Onshoring Trend Spurs “Made in USA” Comeback

June 30, 2011
Jessica DuLong profile photo
Jessica DuLong

Call it what you will—reshoring, insourcing, repatriating, onshoring—the movement toward manufacturers expanding production on U.S. soil has established itself as a trend, according to a survey by MFG.com and Reuters.

MOJO, the MFG.com blog, reported:

Forty percent of North American manufacturers with offshored production are investigating bringing that work back to the US within the next year. Of all the companies surveyed … 15% say they have repatriated production back into the US in the past 2 years.

A Reuters Insider video, “Made in the USA Makes a Comeback,” cites a “sea change” for the U.S. labor market, due to more manufacturers choosing to reinvest in domestic plants.

Last month, meanwhile, Boston Consulting Group announced predictions that a “manufacturing renaissance” would occur within the next five years, explaining that rising Chinese labor costs, among other factors, would spur repatriation of manufacturing operations.

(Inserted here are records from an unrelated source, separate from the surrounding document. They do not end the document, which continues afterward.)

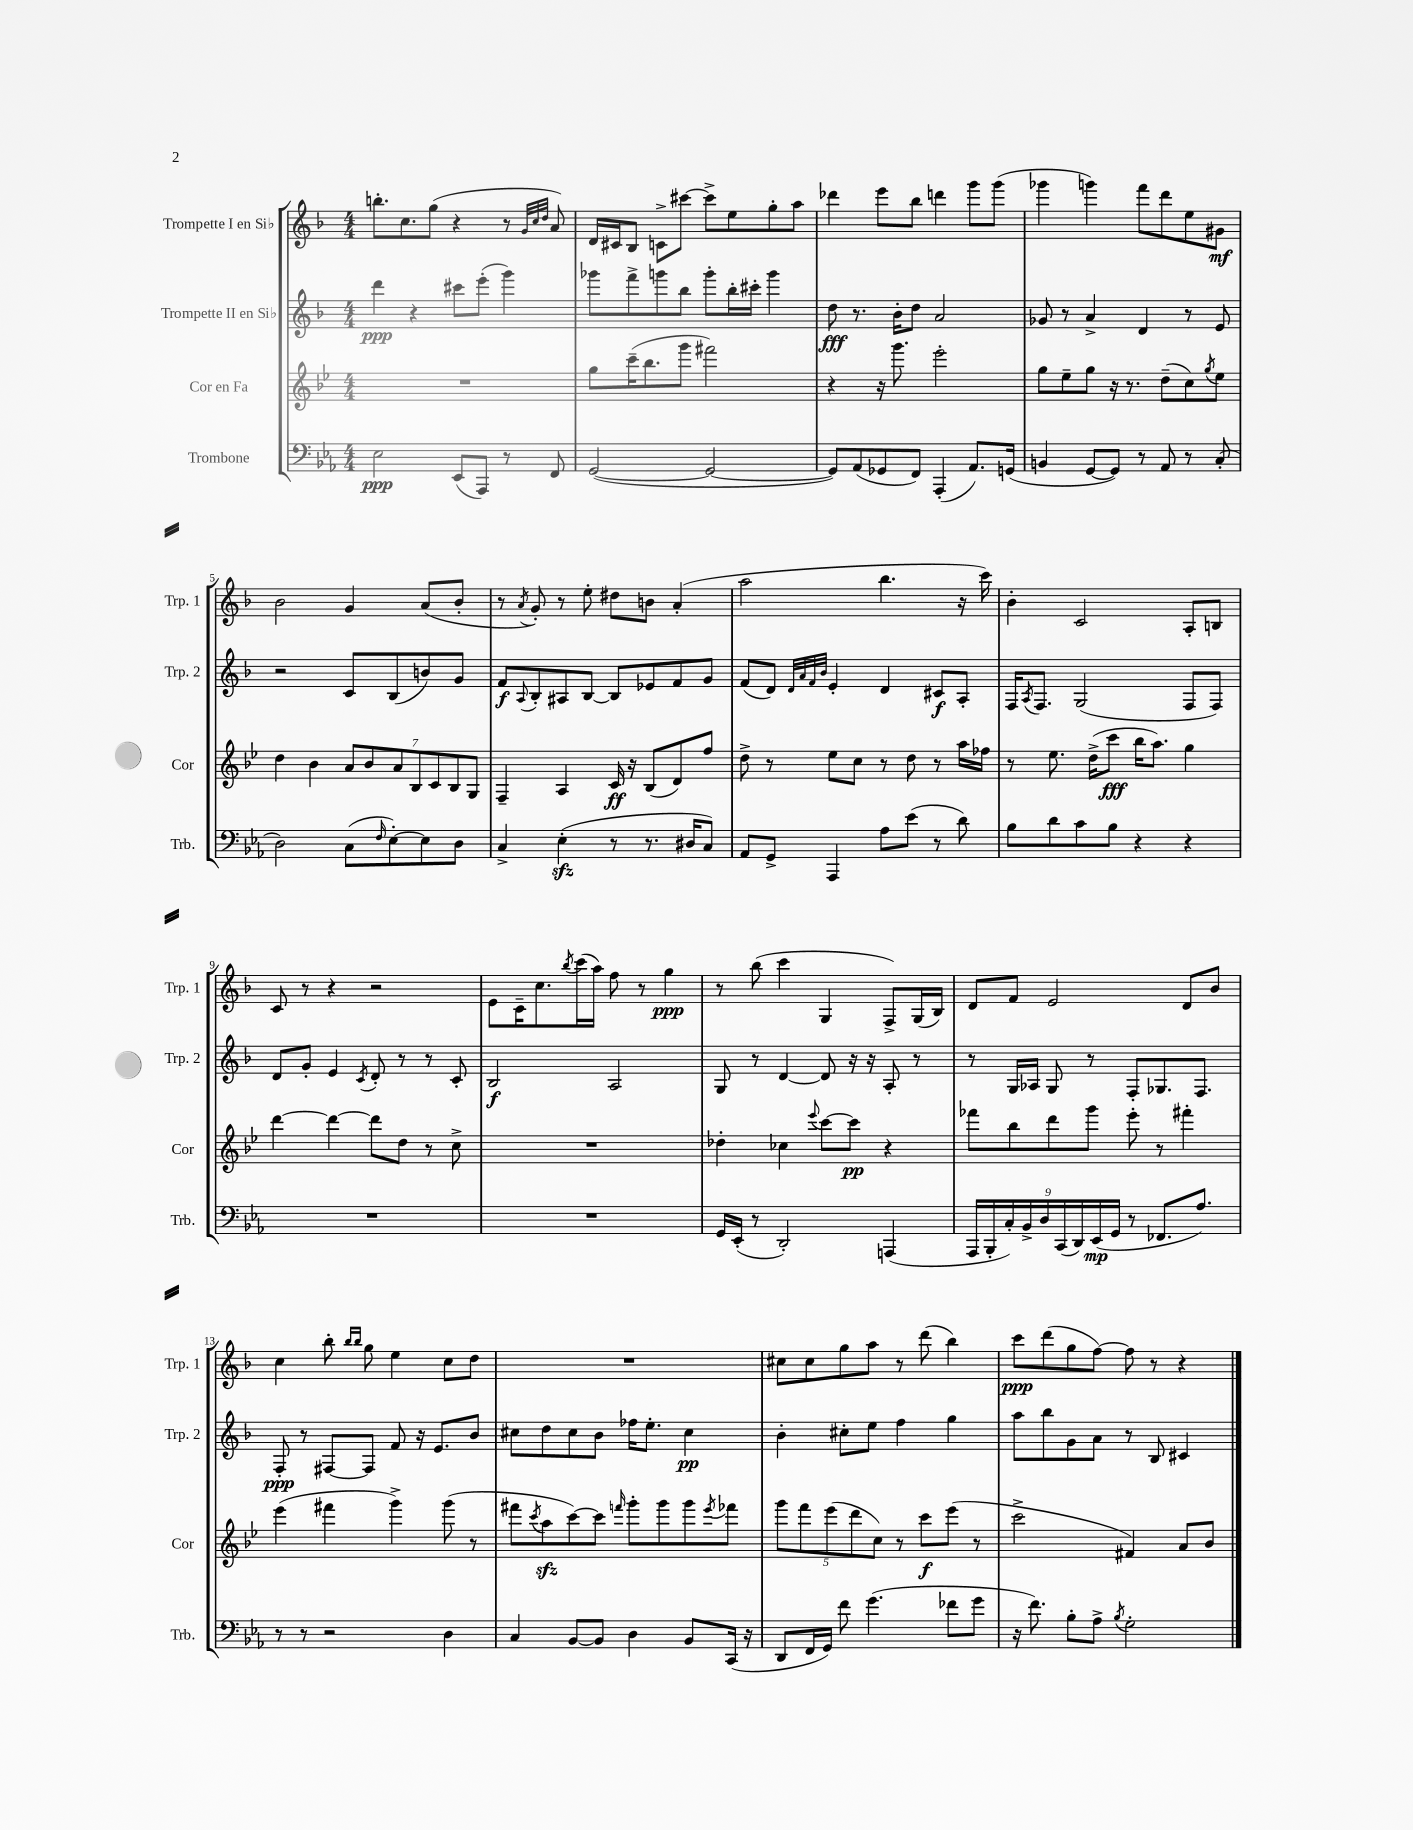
<<
\new StaffGroup <<
\new Staff = "s0" \with { instrumentName = "Trompette I en Sib" shortInstrumentName = "Trp. 1" } {
    \clef treble \key f \major \numericTimeSignature \time 4/4
    b''8.-. c''8. g''8( r4 r8 \grace { g'32 c''32 d''32 } a'8) |
    d'16 cis'16 bes8 c'8-> cis'''8~ cis'''8-> e''8 g''8-. a''8 |
    des'''4 e'''8 bes''8 d'''4 g'''8 g'''8( |
    ges'''4 g'''4) f'''8 d'''8 e''8 gis'8\mf |
    bes'2 g'4 a'8( bes'8-. |
    r8 \acciaccatura { a'8 } g'8-.) r8 e''8-. dis''8 b'8 a'4-.( |
    a''2 bes''4. r16 c'''16) |
    bes'4-. c'2 a8-. b8 |
    c'8 r8 r4 r2 |
    e'8 c'16-- c''8. \acciaccatura { bes''8 } c'''16( a''16) f''8 r8 g''4\ppp |
    r8 bes''8( c'''4 g4 f8->) g16( bes16) |
    d'8 f'8 e'2 d'8 bes'8 |
    c''4 bes''8-. \grace { bes''16 bes''16 } g''8 e''4 c''8 d''8 |
    R1 |
    cis''8 cis''8 g''8 a''8 r8 d'''8( bes''4) |
    c'''8\ppp d'''8( g''8 f''8~) f''8 r8 r4 \bar "|." |
}
\new Staff = "s1" \with { instrumentName = "Trompette II en Sib" shortInstrumentName = "Trp. 2" } {
    \clef treble \key f \major \numericTimeSignature \time 4/4
    d'''4\ppp r4 cis'''8 e'''8-.( g'''4) |
    ges'''8 f'''8-> g'''8 bes''8 g'''8-. bes''16-. cis'''16-. g'''4 |
    d''8\fff r8. bes'16-. d''8 a'2 |
    ges'8 r8 a'4-> d'4 r8 e'8 |
    r2 c'8 bes8( b'8) g'8 |
    f'8\f \appoggiatura { a8 } bes8-. ais8 bes8~ bes8 ees'8 f'8 g'8 |
    f'8( d'8) \grace { d'32 a'32 f'32 bes'32 } e'4-. d'4 cis'8\f a8-. |
    f16 \acciaccatura { a8 } f8. g2( f8 f8) |
    d'8 g'8-. e'4 \acciaccatura { c'8 } d'8-. r8 r8 c'8-. |
    bes2\f a2 |
    g8 r8 d'4~ d'8 r16 r16 a8-. r8 |
    r8 g16 aes16 g8 r8 f8-. ges8. f8. |
    f8-.\ppp r8 fis8~ fis8 f'8 r16 e'8. bes'8 |
    cis''8 d''8 cis''8 bes'8 fes''16 e''8.-. cis''4\pp |
    bes'4-. cis''8-. e''8 f''4 g''4 |
    a''8 bes''8 g'8 a'8 r8 bes8 cis'4 \bar "|." |
}
\new Staff = "s2" \with { instrumentName = "Cor en Fa" shortInstrumentName = "Cor" } {
    \clef treble \key bes \major \numericTimeSignature \time 4/4
    R1 |
    g''8 c'''16--( bes''8. g'''8 fis'''2) |
    r4 r16 g'''8. ees'''2-. |
    g''8 ees''8-- g''8 r16 r8. d''8--( c''8) \acciaccatura { g''8 } ees''8 |
    d''4 bes'4 \tuplet 7/4 { a'8 bes'8 a'8 bes8 c'8 bes8 g8 } |
    f4-- a4 c'16\ff r16 bes8( d'8) f''8 |
    d''8-> r8 ees''8 c''8 r8 d''8 r8 a''16 fes''16 |
    r8 ees''8. d''16->( c'''8\fff bes''16 a''8.) g''4 |
    d'''4~ d'''4~ d'''8 d''8 r8 c''8-> |
    R1 |
    des''4-. ces''4 \appoggiatura { ees'''8 } c'''8~ c'''8\pp r4 |
    fes'''8 bes''8 d'''8 g'''8 ees'''8-. r8 fis'''4-. |
    ees'''4( fis'''4 g'''4->) g'''8( r8 |
    fis'''8 \acciaccatura { c'''8 } a''8\sfz c'''8~) c'''8 \grace { f'''16 } g'''8-. g'''8 g'''8 \acciaccatura { ees'''8 } fes'''8 |
    \tuplet 5/4 { g'''8 f'''8 ees'''8( d'''8 c''8) } r8 c'''8\f ees'''8( r8 |
    c'''2-> fis'4) a'8 bes'8 \bar "|." |
}
\new Staff = "s3" \with { instrumentName = "Trombone" shortInstrumentName = "Trb." } {
    \clef bass \key ees \major \numericTimeSignature \time 4/4
    ees2\ppp ees,8( aes,,8) r8 f,8 |
    g,2~( g,2~ |
    g,8) aes,8( ges,8 f,8) aes,,4-.( aes,8.) g,16( |
    b,4 g,8~ g,8) r8 aes,8 r8 c8-.( |
    d2) c8( \grace { f16 } ees8~-.) ees8 d8 |
    c4-> ees4-.\sfz( r8 r8. dis16 c8) |
    aes,8 g,8-> aes,,4 aes8 ees'8( r8 d'8) |
    bes8 d'8 c'8 bes8 r4 r4 |
    R1 |
    R1 |
    g,16 ees,16-.( r8 d,2-.) a,,4( |
    \tuplet 9/8 { aes,,16 bes,,16-. c16-.) bes,16-> d16 c,16( d,16) ees,16\mp( g,16 } r8 fes,8. aes8.) |
    r8 r8 r2 d4 |
    c4 bes,8~ bes,8 d4 bes,8 c,16( r16 |
    d,8 f,16 g,16) f'8 g'4.( fes'8 g'8 |
    r16 f'8.) bes8-. aes8-> \acciaccatura { bes8 } g2-. \bar "|." |
}
>>
>>
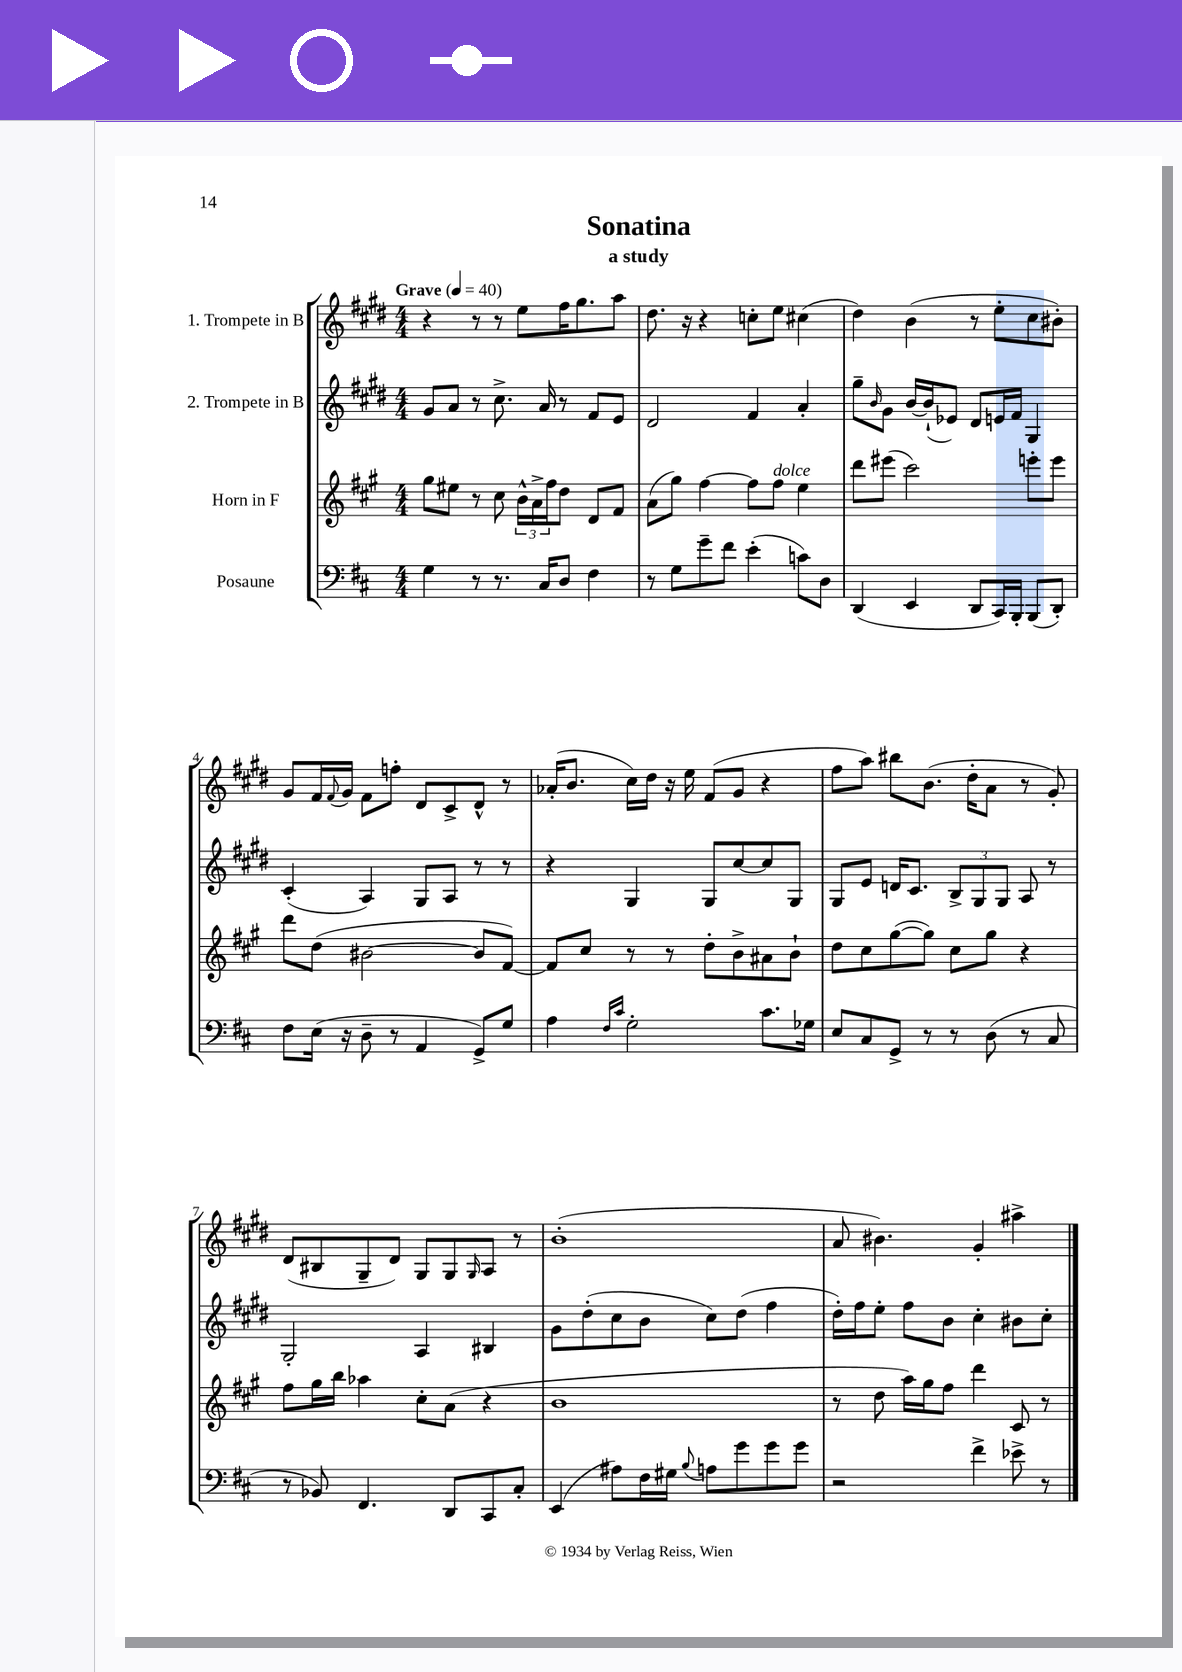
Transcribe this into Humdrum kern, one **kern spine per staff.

**kern	**kern	**kern	**kern
*staff4	*staff3	*staff2	*staff1
*clefF4	*clefG2	*clefG2	*clefG2
*k[f#c#]	*k[f#c#g#]	*k[f#c#g#d#]	*k[f#c#g#d#]
*M4/4	*M4/4	*M4/4	*M4/4
*MM40	*MM40	*MM40	*MM40
4G	8gg#	8g#	4r
.	8ee#	8a	.
8r	8r	8r	8r
8.r	8cc#	8.cc#^	8r
.	24b^^	.	8ee
.	24a^	.	.
16C#	.	16a	.
.	24ff#	.	.
8D	8dd	8r	16ff#
.	.	.	8.gg#
4F#	8d	8f#	.
.	8f#	8e	8aa
=	=	=	=
8r	(8a	2d#	8.dd#
8G	8gg#)	.	.
.	.	.	16r
8g~	[4ff#	.	4r
8f#	.	.	.
(4e'	8ff#]	4f#	8cc'
.	8ff#	.	8ee
8c)	4ee	4a'	(4cc#
8D	.	.	.
=	=	=	=
(4DD	8ddd	8gg#~	4dd#)
.	.	16qqb	.
.	(8eee#	8g#	.
4EE	2ccc#)	[16b	(4b
.	.	(16b`]	.
.	.	8e-)	.
8DD	.	8d#	8r
16CC#)	.	16e	8ee'
16BBB'	.	16f#	.
(8BBB	8eee'	4G#	8cc#
8DD')	8eee	.	8b#')
=	=	=	=
8F#	8ddd	(4c#'	8g#
(16E	(8dd	.	16f#
.	.	.	8qqf#
16r	.	.	16g#
8D~	[2b#	4A)	8f#
8r	.	.	8ff'
4AA	.	8G#	8d#
.	.	8A	8c#^
8GG^)	8b#]	8r	8d#^^
8G	[8f#)	8r	8r
=	=	=	=
4A	8f#]	4r	(16a-'
.	.	.	8.b
.	8cc#	.	.
16qqF#	.	.	.
16qqc#	.	.	.
2G'	8r	4G#	16cc#)
.	.	.	16dd#
.	8r	.	16r
.	.	.	16ee
.	8dd'	8G#	(8f#
.	8b^	[8cc#	8g#
8.c#	8a#	8cc#]	4r
.	8b`	8G#	.
16G-	.	.	.
=	=	=	=
8E	8dd	8G#	8ff#
8C#	8cc#	8e	8aa)
8GG^	([8gg#	16d	8bb#
.	.	8.c#	.
8r	8gg#])	.	(8.b
8r	8cc#	12B^	.
.	.	.	16dd#'
.	.	12G#	.
(8D	8gg#	.	8a
.	.	12G#	.
8r	4r	8A	8r
8C#	.	8r	8g#')
=	=	=	=
8r	8ff#	2G#'	(8d#
8BB-)	16gg#	.	8B#
.	16bb	.	.
4.FF#	4aa-	.	8G#~
.	.	.	8d#)
.	8cc#'	4A	8G#
8DD	(8a	.	8G#
.	.	.	16qqG#
8CC#	4r	4B#	8A
8C#'	.	.	8r
=	=	=	=
(4EE	1b	8g#	(1b'
.	.	(8dd#'	.
8A#)	.	8cc#	.
16F#	.	8b	.
16G#	.	.	.
8qqB	.	.	.
8A	.	8cc#)	.
8g	.	(8dd#	.
8g	.	4ff#	.
8g	.	.	.
=	=	=	=
2r	8r	16dd#')	8a
.	.	16ff#	.
.	8dd	8ee'	4.b#)
.	16aa)	8ff#	.
.	16gg#	.	.
.	8ff#	8b	.
4f#^	4ddd	4cc#'	4g#'
8e-^	8c#	8b#	4aa#^
8r	8r	8cc#'	.
==	==	==	==
*-	*-	*-	*-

“All over China, wages are climbing at 15 to 20 percent a year because of the supply-and-demand imbalance for skilled labor,” said Harold L. Sirkin, a BCG senior partner. “We expect net labor costs for manufacturing in China and the U.S. to converge by around 2015. As a result of the changing economics, you’re going to see a lot more products ‘Made in the USA’ in the next five years.”

According to BCG, the trend has already begun:

Caterpillar Inc., for example, announced last year the expansion of its U.S. operations with the construction of a new 600,000-square-foot hydraulic excavator manufacturing facility in Victoria, Texas. Once fully operational, the plant is expected to employ more than 500 people and will triple the company’s U.S.-based excavator capacity.

“Victoria’s proximity to our supply base, access to ports and other transportation, as well as the positive business climate in Texas made this the ideal site for this project,” said Gary Stampanato, a Caterpillar vice president.

NCR Corp. announced in late 2009 that it was bringing back production of its ATMs to Columbus, Georgia, in order to decrease the time to market, increase internal collaboration, and lower operating costs. And toy manufacturer Wham-O Inc. last year returned 50 percent of its Frisbee production and its Hula Hoop production from China and Mexico to the U.S.

Reuters reports that the onshoring trend will affect, in particular, the manufacture of “higher-value goods made in lower volumes, such as home appliances and construction equipment … especially if they are large and expensive to ship.” The four-year, $600 million expansion of General Electric Co’s appliance unit in Louisville, Kentucky is just one example. The company has said it plans to add 830 new jobs.

CNN, meanwhile, tells the story of Ebonite, a company that has brought its bowling pin production back to the U.S. CEO Randy Shickert explained the benefits of the move this way: “Here we’d have much better control over our manufacturing, our quality, and our cost structure,” adding that compared with the Mexican plant, “our actual dollars of labor per pin is less here in Hopkinville.”

These companies will, no doubt, be the first of many to bring manufacturing back home. And the impact on the economy remains to be seen.